What this task involves =
Copy out the listing below, keeping every character as is.

Data section =
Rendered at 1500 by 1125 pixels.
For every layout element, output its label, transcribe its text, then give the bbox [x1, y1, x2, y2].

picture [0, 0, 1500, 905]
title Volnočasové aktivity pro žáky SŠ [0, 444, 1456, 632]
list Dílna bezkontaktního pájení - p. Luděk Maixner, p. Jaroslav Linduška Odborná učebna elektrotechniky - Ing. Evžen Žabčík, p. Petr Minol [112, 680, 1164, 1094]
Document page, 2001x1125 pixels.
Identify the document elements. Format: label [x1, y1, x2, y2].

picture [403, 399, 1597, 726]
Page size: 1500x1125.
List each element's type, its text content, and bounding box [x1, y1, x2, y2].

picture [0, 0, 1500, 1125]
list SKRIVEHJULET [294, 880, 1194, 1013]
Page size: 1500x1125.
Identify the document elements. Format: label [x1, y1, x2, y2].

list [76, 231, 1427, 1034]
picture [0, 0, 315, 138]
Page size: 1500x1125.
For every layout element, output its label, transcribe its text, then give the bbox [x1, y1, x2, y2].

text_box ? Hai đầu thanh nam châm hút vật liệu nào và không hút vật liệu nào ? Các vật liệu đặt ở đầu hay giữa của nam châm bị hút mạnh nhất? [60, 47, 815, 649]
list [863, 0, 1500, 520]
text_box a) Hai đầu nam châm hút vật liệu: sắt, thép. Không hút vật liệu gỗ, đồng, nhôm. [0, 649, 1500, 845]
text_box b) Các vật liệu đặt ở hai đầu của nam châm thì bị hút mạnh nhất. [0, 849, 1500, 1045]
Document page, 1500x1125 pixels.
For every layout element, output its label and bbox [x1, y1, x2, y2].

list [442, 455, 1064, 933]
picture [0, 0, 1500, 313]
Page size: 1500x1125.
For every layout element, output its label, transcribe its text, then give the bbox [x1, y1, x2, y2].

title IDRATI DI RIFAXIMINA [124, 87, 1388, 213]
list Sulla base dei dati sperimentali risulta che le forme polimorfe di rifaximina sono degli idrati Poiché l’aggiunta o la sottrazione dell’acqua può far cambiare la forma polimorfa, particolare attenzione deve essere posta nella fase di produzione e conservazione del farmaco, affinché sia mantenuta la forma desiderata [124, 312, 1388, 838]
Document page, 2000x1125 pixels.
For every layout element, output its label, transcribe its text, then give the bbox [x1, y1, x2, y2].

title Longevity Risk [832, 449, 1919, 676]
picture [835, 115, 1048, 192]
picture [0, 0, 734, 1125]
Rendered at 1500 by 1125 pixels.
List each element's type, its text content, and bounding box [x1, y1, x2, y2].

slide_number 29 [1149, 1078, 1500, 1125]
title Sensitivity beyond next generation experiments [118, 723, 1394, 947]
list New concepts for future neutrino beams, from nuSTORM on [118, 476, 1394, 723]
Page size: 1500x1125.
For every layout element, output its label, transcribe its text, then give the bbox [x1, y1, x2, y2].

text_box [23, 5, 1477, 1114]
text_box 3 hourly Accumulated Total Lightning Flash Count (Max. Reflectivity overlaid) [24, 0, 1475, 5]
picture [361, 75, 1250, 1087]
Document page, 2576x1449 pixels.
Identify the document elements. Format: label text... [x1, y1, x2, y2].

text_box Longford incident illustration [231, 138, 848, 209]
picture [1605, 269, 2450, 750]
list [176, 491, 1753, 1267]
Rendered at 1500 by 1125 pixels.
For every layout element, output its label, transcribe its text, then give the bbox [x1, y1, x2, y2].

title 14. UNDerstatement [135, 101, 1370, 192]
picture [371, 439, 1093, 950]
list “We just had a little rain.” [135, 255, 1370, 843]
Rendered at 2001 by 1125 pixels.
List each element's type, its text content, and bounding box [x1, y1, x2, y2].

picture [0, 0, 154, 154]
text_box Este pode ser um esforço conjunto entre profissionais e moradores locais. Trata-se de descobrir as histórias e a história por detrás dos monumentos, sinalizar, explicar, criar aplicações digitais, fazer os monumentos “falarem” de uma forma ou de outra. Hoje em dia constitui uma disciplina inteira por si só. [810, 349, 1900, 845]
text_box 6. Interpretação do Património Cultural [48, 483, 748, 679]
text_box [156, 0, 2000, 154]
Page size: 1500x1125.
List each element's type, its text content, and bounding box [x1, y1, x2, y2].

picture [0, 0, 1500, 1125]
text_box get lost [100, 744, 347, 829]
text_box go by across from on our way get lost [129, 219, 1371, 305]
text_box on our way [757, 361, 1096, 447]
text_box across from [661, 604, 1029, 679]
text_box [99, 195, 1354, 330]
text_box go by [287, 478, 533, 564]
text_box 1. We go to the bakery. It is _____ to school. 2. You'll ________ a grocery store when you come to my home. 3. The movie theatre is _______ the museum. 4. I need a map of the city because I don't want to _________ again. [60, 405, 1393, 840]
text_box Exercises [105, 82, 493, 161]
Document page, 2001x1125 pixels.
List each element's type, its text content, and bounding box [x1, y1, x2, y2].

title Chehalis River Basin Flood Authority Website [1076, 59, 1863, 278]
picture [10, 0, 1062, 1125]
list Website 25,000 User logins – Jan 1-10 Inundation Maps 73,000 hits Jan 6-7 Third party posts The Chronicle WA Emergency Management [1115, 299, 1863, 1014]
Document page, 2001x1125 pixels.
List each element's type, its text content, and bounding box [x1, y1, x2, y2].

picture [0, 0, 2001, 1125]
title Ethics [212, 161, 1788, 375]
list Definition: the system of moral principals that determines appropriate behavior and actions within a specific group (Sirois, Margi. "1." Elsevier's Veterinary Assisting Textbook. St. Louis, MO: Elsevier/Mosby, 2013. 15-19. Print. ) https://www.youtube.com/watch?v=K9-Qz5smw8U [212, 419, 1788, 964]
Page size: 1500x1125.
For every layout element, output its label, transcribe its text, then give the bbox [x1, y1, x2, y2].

Your response =
Rendered at 1500 by 1125 pixels.
For every layout element, output its label, transcribe its text, then give the bbox [x1, y1, x2, y2].

picture [0, 0, 1500, 905]
title Volnočasové aktivity pro žáky SŠ [0, 444, 1456, 632]
list Dílna bezkontaktního pájení - p. Luděk Maixner, p. Jaroslav Linduška Odborná učebna elektrotechniky - Ing. Evžen Žabčík, p. Petr Minol [112, 680, 1164, 1094]
Document page, 2001x1125 pixels.
Identify the document elements. Format: label [x1, y1, x2, y2].

picture [403, 399, 1597, 726]
Page size: 1500x1125.
List each element's type, its text content, and bounding box [x1, y1, x2, y2].

picture [0, 0, 1500, 1125]
list SKRIVEHJULET [294, 880, 1194, 1013]
Page size: 1500x1125.
Identify the document elements. Format: label [x1, y1, x2, y2].

list [76, 231, 1427, 1034]
picture [0, 0, 315, 138]
Page size: 1500x1125.
For every layout element, output its label, transcribe its text, then give the bbox [x1, y1, x2, y2].

text_box ? Hai đầu thanh nam châm hút vật liệu nào và không hút vật liệu nào ? Các vật liệu đặt ở đầu hay giữa của nam châm bị hút mạnh nhất? [60, 47, 815, 649]
list [863, 0, 1500, 520]
text_box a) Hai đầu nam châm hút vật liệu: sắt, thép. Không hút vật liệu gỗ, đồng, nhôm. [0, 649, 1500, 845]
text_box b) Các vật liệu đặt ở hai đầu của nam châm thì bị hút mạnh nhất. [0, 849, 1500, 1045]
Document page, 1500x1125 pixels.
For every layout element, output its label and bbox [x1, y1, x2, y2].

list [442, 455, 1064, 933]
picture [0, 0, 1500, 313]
Page size: 1500x1125.
For every layout element, output its label, transcribe its text, then give the bbox [x1, y1, x2, y2].

title IDRATI DI RIFAXIMINA [124, 87, 1388, 213]
list Sulla base dei dati sperimentali risulta che le forme polimorfe di rifaximina sono degli idrati Poiché l’aggiunta o la sottrazione dell’acqua può far cambiare la forma polimorfa, particolare attenzione deve essere posta nella fase di produzione e conservazione del farmaco, affinché sia mantenuta la forma desiderata [124, 312, 1388, 838]
Document page, 2000x1125 pixels.
For every layout element, output its label, transcribe its text, then give the bbox [x1, y1, x2, y2].

title Longevity Risk [832, 449, 1919, 676]
picture [835, 115, 1048, 192]
picture [0, 0, 734, 1125]
Rendered at 1500 by 1125 pixels.
List each element's type, its text content, and bounding box [x1, y1, x2, y2].

slide_number 29 [1149, 1078, 1500, 1125]
title Sensitivity beyond next generation experiments [118, 723, 1394, 947]
list New concepts for future neutrino beams, from nuSTORM on [118, 476, 1394, 723]
Page size: 1500x1125.
For every layout element, output its label, transcribe its text, then give the bbox [x1, y1, x2, y2].

text_box [23, 5, 1477, 1114]
text_box 3 hourly Accumulated Total Lightning Flash Count (Max. Reflectivity overlaid) [24, 0, 1475, 5]
picture [361, 75, 1250, 1087]
Document page, 2576x1449 pixels.
Identify the document elements. Format: label text... [x1, y1, x2, y2].

text_box Longford incident illustration [231, 138, 848, 209]
picture [1605, 269, 2450, 750]
list [176, 491, 1753, 1267]
Rendered at 1500 by 1125 pixels.
For every layout element, output its label, transcribe its text, then give the bbox [x1, y1, x2, y2].

title 14. UNDerstatement [135, 101, 1370, 192]
picture [371, 439, 1093, 950]
list “We just had a little rain.” [135, 255, 1370, 843]
Rendered at 2001 by 1125 pixels.
List each element's type, its text content, and bounding box [x1, y1, x2, y2].

picture [0, 0, 154, 154]
text_box Este pode ser um esforço conjunto entre profissionais e moradores locais. Trata-se de descobrir as histórias e a história por detrás dos monumentos, sinalizar, explicar, criar aplicações digitais, fazer os monumentos “falarem” de uma forma ou de outra. Hoje em dia constitui uma disciplina inteira por si só. [810, 349, 1900, 845]
text_box 6. Interpretação do Património Cultural [48, 483, 748, 679]
text_box [156, 0, 2000, 154]
Page size: 1500x1125.
List each element's type, its text content, and bounding box [x1, y1, x2, y2].

picture [0, 0, 1500, 1125]
text_box get lost [100, 744, 347, 829]
text_box go by across from on our way get lost [129, 219, 1371, 305]
text_box on our way [757, 361, 1096, 447]
text_box across from [661, 604, 1029, 679]
text_box [99, 195, 1354, 330]
text_box go by [287, 478, 533, 564]
text_box 1. We go to the bakery. It is _____ to school. 2. You'll ________ a grocery store when you come to my home. 3. The movie theatre is _______ the museum. 4. I need a map of the city because I don't want to _________ again. [60, 405, 1393, 840]
text_box Exercises [105, 82, 493, 161]
Document page, 2001x1125 pixels.
List each element's type, its text content, and bounding box [x1, y1, x2, y2].

title Chehalis River Basin Flood Authority Website [1076, 59, 1863, 278]
picture [10, 0, 1062, 1125]
list Website 25,000 User logins – Jan 1-10 Inundation Maps 73,000 hits Jan 6-7 Third party posts The Chronicle WA Emergency Management [1115, 299, 1863, 1014]
Document page, 2001x1125 pixels.
List each element's type, its text content, and bounding box [x1, y1, x2, y2].

picture [0, 0, 2001, 1125]
title Ethics [212, 161, 1788, 375]
list Definition: the system of moral principals that determines appropriate behavior and actions within a specific group (Sirois, Margi. "1." Elsevier's Veterinary Assisting Textbook. St. Louis, MO: Elsevier/Mosby, 2013. 15-19. Print. ) https://www.youtube.com/watch?v=K9-Qz5smw8U [212, 419, 1788, 964]
Page size: 1500x1125.
For every layout element, output its label, transcribe its text, then give the bbox [x1, y1, x2, y2].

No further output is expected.